My darling esposo enjoys mamey as custard/ flan, and in baked goods; so here is a SUPER SIMPLE Dairy Free Flan/Custard recipe.
Mamey Custard / Flan
½ Cup Sugar (for the caramel liquid) **
1 Cup Mamey flesh
1 ½ Cup soy milk
½ Tablespoon Pure Vanilla Extract (optional)
3 Large Whole Eggs
2 Large Egg whites
1 Tablespoon Honey or Pure Maple Syrup
** To prepare the Flan mold: In a small pot add enough water to the sugar to make a wet sandy consistency. Place on stove top on high heat until caramelized to a light golden color. Carefully drop a few drops of water into the pot to stop the cooking. Immediately pour the caramel into the ramekins to cover the bottom. ** this part is really optional, you don’t need the caramel liquid as the custard/flan is really sweet enough.**
To prepare the custard: Combine the mamey, soy milk, vanilla and bring to a boil. Separately whisk together the eggs (3 whole and 2 whites only) and honey/syrup. Spoon a few tablespoons of the hot mamey mixture mixing into the eggs to temper them. Whisk the remaining mamey into the tempered eggs.
To bake the flan: Pre heat the oven to 350 degrees. Pour the mamey custard into the ramekins. Place the ramekins into an ovenproof casserole dish. Add hot water to the dish until the water level is half way up the ramekins. Place in a very low temp oven, about 150ºc for about 1 hour, or until flan sets. Remove from pan and let cool. Cover and refrigerate for at least 3 hours until well chilled.
To serve: Run the tip of a paring knife blade around the inside edge of the ramekin. Invert the ramekin over the serving dish. The flan will slip out of the mold and caramel liquid will flow on the plate.

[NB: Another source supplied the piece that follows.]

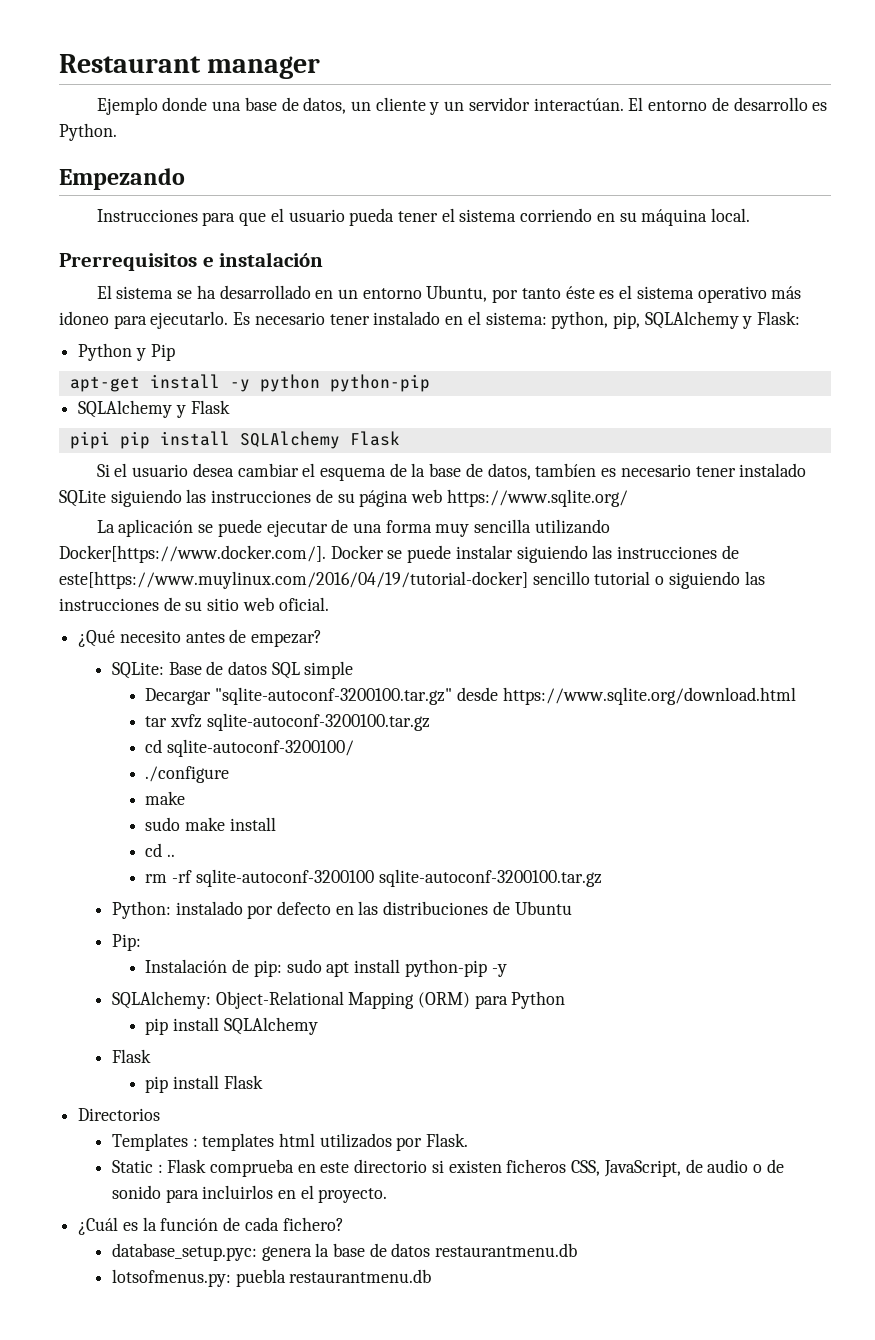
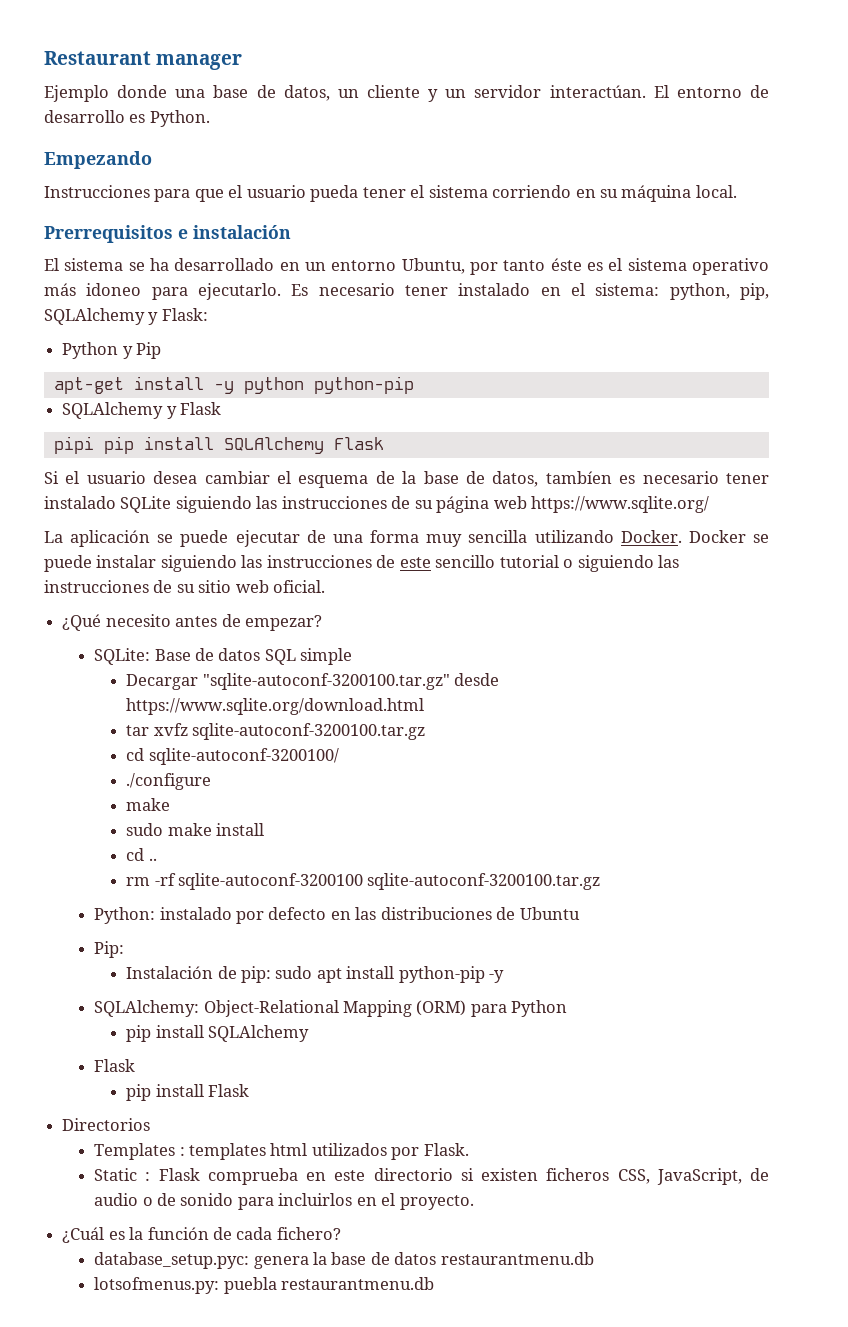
[59,545,326,563] Docker[https://www.docker.com/]. -> [620,530,682,543] Docker.
[59,571,528,589] este[https://www.muylinux.com/2016/04/19/tutorial-docker] -> [399,557,431,568] este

After I took this photo I cut the mamey open to show the beautiful orangey color. Unfortunately It was rotten on the inside! So sorry, but no beautiful cut fruit photo, however if I get a good one I’ll come in and add it
The mamey sapote (Pouteria sapota) grows well and is widely appreciated in the Central American, Latin American, Caribbean areas. The shape is a bit like a US style football, with a soft brown coloring, and a fuzziness reminiscient of a kiwi, but just a bit tougher. To check for ripeness the fruit should give gently under a gentle squeeze, or nick the skin with a fingernail and you should see a deep rich orangey color. The large central seed is toxic, so dispose of it properly.